Zu dieser Klinik kam Schmidt-Biernoth durch einen glücklichen Zufall, wie sie heute sagt. Eigentlich hatte sie das Görlitzer Krankenhaus aufgesucht, weil sie in der Endokrinologie ihren kreisrunden Haarausfall behandeln lassen wollte – und wurde dann weitervermittelt. Der Haarausfall ist kein Symptom ihrer MS, sondern eine weitere Autoimmunerkrankung, die die Patientin hat – und sie muss noch mit einer dritten zurechtkommen, einer Art Neurodermitis. „Eine Autoimmunerkrankung kommt selten allein“ hatte ihr ein behandelnder Arzt mal gesagt. 2017 erlitt sie einen Rückschlag, lag lange im Klinikum aufgrund eines Lungenversagens.
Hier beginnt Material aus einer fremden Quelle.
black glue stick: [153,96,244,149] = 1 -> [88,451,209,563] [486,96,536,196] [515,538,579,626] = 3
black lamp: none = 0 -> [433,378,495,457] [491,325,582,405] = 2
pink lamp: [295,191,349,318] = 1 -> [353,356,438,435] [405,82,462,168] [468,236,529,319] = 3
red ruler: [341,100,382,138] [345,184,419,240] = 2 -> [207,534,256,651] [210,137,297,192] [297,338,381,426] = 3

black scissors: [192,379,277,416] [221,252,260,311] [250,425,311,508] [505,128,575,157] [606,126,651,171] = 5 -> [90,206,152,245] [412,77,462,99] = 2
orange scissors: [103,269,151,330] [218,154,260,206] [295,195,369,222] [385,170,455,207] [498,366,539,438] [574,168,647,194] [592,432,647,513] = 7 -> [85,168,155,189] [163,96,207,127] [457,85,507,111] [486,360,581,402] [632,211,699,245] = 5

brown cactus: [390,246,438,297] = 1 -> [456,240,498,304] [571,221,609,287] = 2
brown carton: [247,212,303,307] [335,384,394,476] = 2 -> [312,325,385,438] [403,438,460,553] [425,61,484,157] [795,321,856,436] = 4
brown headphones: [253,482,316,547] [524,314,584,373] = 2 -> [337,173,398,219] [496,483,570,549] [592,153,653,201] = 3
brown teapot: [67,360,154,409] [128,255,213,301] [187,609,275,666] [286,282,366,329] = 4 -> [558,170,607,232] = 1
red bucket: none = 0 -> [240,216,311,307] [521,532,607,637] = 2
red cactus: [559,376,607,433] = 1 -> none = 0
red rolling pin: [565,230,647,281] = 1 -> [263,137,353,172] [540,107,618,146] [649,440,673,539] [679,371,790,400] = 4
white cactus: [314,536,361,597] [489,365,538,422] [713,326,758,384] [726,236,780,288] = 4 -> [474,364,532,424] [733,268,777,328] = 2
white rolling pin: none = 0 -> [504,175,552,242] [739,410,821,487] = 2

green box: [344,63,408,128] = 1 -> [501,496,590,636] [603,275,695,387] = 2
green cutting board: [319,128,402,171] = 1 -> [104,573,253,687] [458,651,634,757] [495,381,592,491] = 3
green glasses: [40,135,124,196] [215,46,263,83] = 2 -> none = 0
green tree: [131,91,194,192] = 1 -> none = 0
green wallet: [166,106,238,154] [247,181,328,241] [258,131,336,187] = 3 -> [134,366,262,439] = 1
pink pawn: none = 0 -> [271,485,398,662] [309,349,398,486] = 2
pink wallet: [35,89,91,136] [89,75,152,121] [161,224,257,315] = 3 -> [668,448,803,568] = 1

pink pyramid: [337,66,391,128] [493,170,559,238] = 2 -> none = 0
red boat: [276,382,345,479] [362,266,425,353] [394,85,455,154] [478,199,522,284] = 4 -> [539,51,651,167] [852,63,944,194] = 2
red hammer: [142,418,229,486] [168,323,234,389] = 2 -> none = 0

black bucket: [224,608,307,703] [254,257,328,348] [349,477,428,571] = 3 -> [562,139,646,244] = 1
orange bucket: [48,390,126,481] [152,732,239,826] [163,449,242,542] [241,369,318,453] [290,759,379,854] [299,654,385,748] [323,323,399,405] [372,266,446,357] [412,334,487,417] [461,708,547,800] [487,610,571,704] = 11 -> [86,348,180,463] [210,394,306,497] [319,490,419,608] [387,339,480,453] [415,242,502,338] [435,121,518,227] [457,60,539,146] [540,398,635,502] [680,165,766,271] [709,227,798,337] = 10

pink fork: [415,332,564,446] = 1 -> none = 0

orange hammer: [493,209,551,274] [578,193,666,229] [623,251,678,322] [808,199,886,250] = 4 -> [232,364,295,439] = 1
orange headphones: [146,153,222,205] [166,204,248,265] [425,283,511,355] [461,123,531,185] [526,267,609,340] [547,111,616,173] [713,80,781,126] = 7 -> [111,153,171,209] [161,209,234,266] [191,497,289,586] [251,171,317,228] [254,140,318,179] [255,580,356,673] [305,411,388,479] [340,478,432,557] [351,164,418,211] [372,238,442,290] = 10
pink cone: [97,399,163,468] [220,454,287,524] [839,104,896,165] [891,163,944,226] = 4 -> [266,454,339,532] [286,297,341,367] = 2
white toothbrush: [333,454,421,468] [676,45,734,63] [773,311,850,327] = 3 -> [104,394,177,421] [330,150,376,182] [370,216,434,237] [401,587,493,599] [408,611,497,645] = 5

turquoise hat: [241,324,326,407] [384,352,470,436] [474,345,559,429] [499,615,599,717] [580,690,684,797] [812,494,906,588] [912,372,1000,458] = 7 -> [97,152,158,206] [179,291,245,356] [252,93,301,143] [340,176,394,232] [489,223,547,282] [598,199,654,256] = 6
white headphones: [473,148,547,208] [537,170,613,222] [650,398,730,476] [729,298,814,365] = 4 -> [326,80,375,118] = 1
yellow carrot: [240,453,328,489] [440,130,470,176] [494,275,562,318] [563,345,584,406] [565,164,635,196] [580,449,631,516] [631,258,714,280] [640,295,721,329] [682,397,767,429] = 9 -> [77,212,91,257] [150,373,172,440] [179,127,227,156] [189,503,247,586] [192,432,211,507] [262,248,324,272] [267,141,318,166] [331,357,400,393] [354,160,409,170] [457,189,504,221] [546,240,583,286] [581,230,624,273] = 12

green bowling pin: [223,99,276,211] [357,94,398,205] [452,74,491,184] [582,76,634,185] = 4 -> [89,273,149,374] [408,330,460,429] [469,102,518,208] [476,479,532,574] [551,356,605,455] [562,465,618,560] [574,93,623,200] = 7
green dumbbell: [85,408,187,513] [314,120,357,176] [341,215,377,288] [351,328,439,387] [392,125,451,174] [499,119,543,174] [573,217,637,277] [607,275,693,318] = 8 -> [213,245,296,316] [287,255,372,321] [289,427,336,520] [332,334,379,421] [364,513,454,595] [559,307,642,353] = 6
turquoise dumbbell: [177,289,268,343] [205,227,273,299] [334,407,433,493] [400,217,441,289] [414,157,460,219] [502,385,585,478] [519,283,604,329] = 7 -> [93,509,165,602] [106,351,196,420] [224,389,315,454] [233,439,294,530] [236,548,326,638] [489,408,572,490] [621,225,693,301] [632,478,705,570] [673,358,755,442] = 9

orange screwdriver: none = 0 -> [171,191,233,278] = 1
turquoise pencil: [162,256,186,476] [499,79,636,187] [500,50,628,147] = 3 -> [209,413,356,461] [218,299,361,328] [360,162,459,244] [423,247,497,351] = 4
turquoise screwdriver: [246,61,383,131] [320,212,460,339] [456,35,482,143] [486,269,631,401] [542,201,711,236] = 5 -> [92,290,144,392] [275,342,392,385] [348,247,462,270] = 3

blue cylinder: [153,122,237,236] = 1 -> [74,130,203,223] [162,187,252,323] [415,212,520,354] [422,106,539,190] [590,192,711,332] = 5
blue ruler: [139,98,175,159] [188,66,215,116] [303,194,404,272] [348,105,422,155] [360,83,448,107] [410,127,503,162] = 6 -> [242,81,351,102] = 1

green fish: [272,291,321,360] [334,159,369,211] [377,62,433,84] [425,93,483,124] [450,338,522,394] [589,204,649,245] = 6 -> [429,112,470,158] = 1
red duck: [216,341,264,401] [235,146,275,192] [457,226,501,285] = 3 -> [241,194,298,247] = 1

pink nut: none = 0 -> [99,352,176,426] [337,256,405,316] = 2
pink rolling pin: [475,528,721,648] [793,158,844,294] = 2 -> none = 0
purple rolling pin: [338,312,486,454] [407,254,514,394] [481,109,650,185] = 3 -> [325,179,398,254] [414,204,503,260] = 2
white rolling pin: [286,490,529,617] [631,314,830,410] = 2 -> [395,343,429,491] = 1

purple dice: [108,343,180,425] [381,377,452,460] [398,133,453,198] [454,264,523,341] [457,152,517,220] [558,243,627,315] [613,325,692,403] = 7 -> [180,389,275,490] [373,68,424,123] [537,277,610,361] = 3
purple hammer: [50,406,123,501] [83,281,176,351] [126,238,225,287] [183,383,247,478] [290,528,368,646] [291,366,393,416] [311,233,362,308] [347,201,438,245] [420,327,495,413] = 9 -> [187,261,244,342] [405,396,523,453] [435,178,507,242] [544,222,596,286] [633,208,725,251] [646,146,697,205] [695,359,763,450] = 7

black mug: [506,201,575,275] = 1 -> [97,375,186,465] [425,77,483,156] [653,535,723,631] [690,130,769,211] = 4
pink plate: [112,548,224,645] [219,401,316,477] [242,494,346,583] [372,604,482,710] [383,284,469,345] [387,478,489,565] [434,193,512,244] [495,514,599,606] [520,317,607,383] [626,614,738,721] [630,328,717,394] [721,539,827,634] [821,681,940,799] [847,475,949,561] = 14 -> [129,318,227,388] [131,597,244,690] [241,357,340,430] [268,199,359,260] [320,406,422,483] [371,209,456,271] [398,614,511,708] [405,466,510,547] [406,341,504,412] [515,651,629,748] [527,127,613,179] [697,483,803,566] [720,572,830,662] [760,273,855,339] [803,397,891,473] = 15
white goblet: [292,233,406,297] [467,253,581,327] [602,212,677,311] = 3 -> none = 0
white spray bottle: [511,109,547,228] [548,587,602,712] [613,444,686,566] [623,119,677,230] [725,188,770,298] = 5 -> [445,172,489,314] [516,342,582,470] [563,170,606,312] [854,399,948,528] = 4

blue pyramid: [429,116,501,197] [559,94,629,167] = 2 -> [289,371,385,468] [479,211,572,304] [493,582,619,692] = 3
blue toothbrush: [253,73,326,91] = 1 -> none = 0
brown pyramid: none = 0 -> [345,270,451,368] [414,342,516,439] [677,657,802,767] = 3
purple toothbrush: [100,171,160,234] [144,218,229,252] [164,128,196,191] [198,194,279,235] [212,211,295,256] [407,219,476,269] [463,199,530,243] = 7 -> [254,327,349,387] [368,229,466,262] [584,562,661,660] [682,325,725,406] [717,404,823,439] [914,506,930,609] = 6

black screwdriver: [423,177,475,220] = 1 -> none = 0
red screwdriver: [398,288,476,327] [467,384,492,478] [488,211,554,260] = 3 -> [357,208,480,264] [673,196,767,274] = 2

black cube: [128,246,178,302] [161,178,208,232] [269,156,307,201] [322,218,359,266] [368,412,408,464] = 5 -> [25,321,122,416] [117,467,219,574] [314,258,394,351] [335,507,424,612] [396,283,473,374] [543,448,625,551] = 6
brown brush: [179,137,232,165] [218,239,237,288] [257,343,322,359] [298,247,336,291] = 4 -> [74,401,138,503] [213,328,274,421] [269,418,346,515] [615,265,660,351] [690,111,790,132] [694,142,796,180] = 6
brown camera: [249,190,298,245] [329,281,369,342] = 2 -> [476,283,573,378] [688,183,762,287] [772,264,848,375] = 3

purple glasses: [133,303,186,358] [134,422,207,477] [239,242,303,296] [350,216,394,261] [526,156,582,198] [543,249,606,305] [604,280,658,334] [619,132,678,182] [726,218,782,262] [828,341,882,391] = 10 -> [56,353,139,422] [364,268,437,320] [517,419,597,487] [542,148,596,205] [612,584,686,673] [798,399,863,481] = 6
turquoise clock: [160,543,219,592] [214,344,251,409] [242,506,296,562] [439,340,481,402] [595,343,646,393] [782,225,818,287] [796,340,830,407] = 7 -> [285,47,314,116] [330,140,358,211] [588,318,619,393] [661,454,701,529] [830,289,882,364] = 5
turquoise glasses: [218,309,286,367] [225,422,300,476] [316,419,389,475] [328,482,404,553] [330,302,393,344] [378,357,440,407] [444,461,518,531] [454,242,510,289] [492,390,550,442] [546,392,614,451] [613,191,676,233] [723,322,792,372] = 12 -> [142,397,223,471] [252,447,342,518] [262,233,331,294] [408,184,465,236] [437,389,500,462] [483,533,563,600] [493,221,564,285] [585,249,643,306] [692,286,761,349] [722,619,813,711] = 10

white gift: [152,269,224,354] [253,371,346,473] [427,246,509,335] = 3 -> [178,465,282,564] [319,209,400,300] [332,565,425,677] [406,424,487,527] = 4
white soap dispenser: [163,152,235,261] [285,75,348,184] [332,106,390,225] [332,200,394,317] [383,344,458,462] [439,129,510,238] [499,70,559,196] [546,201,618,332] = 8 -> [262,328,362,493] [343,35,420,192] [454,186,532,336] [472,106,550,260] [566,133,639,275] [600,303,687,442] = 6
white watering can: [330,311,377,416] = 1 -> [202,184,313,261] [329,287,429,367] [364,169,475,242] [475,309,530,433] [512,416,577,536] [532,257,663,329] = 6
Das damals neue Medikament, das sie bekam, musste aufgrund medizinischer Bedenken deutschlandweit vom Markt genommen werden. Doch sie stand wieder auf, vertraute stets in die Medizin.

Vieles, was für andere Alltag ist, wird durch ihre Erkrankung zur Herausforderung. „Jeder Tag ist ein Grenzgang“, schildert sie, jeder Bummel durch die Einkaufsmeile kann zur Herausforderung werden. Es gibt gute Tage, an denen sie mehr Energie hat. Und schlechte Tage, an denen sie den Haushalt erledigt und danach erschöpft aufs Sofa fällt. Sie ließ sich davon nicht unterkriegen, habe versucht, nach der Diagnose in diesem „Teich aus Trauer und Wut“ das zu akzeptieren, was ist und die positiven Dinge zu sehen, sich Ziele zu setzen. Sie gründete eine Familie, hat einen Mann (49) an ihrer Seite und bekam zwei gesunde Kinder. Die Tochter ist heute 22, der Sohn 17. Auch auf ihren Enkelsohn, den die Tochter vor 13 Monaten zur Welt brachte, kann sie mit Freude blicken. Sie eignete sich selbst das Restaurieren alter Möbel an und absolvierte gemeinsam mit ihrem Mann eine Tanzprüfung – erfolgreich, drei Tanznadeln haben sie geholt.

Und noch einen Traum hat sie für sich und ihre Familie erfüllt: Einen Wohnwagen und ein kleines Paddelboot. Beides steht am Olbasee bei Bautzen und ist ihr persönlicher Rückzugsort – mal für den Wochenend-Trip mit der Familie, mal für sie alleine, nutzt die Momente, in denen sie abschalten kann. „Dann sitze ich da am See und atme durch“, schildert sie. Das Rezept für Lebensenergie scheint aufzugehen. Viele Leute, so vermutet Fanni Schmidt-Biernoth, sehen in ihr anscheinend ein gewisses Strahlen, auch wenn sie selbst das nicht immer in sich sieht.